役人は、この由を申そうとして、御寝所に参ると、御帳の中から血が流れている。
不思議に思って中を見ると、赤い首が一つの残っている。
それから役所内が大騒ぎになること、全くひっくり返るようである。
大臣の息子が助左衛門を召してお尋ねになる。
助左衛門は
「ですからこそ、こういう恐ろしいことが起きるのです。
すぐに追い出して、退治する命令を出してください。」
「お前の言う通りに仰せくださるであろう。」
と言われたので
「剣の太刀を付けた者百人、弓矢を帯びた者百人を軍船に乗せて出立せしめられよ」と申しあげた。
その通りとなり、助左衛門は二百人を連れて、鬼の島へ漕いで行く。
まず十人ほどを商人のよう仕立てて、浜に降ろすと例の美女が歌を歌いながら、やってきた。
女たちは商人を誘って、女の城の中に入っていく。
そのあとに、残りの者は、城に乱入しこの女たちを退治した。
この島がどこにあるかは、伝えられていない。
(完)
解説本曰く・・・拙者思うに・・・
この物語は「宇治拾遺物語」巻六のある 「僧伽多(そうきやた)羅刹国(らえつのくに)に行く事」の話です。
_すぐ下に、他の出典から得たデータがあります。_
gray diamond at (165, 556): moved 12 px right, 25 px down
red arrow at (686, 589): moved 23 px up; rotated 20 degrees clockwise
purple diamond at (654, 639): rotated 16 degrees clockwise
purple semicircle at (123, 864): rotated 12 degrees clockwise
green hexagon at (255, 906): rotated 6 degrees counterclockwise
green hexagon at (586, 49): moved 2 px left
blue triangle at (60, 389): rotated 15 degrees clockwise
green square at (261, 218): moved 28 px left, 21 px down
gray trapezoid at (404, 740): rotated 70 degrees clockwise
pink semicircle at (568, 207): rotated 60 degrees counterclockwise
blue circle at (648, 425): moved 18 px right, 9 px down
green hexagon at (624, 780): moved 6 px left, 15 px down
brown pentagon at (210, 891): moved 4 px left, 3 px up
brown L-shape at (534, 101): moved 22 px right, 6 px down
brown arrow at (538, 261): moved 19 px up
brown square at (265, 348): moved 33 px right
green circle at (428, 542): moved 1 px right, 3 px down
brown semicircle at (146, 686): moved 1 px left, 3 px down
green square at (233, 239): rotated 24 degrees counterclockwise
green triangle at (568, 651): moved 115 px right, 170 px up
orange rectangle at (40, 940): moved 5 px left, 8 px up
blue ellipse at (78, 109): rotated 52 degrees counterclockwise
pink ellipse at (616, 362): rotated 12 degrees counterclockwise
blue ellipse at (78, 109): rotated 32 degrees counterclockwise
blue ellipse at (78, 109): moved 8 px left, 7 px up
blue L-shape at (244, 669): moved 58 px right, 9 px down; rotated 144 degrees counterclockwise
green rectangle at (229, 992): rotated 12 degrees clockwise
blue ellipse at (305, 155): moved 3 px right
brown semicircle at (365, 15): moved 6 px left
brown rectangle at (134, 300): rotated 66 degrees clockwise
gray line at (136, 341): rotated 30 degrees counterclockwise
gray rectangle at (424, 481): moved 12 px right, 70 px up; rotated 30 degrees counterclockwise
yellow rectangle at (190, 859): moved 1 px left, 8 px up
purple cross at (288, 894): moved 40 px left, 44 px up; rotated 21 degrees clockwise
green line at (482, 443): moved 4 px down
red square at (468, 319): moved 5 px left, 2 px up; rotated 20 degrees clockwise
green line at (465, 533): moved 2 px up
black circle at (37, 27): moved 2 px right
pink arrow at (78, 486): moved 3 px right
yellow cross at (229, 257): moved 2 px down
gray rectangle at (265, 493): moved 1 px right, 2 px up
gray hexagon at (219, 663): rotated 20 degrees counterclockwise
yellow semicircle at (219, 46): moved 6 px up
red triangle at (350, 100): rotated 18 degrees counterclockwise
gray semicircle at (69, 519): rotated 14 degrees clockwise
主人公は僧伽多(そうきやた)ですが、私は「昔の助左衛門」としました。
羅刹国(らせつのくに)は「南国」としました。
さらに宇治拾遺物語の元を辿ると・・・・大唐西域記にある話に行きつきます。
まったく私も知りませんでした。
しかし「女の昼寝の話」と「女ばかりを産む話」は三蔵法師玄奘の大唐西域記にはないそうです。
当然でしょうが・・・
この説話には美女あり、戦闘あり、スリルとサスペンス、そして最後に鬼女退治と話はよくできています。
男は美女にだまされる・・・今も昔も同じです
感心しました。
原文の紹介 男たちが女の城に連れていかれる場面です。
「・・・・・・・そのうちに具して入りぬ。門の錠をやがてさしつ。内に入ればさまざまの屋ども隔て隔て作れり。男一人もなし。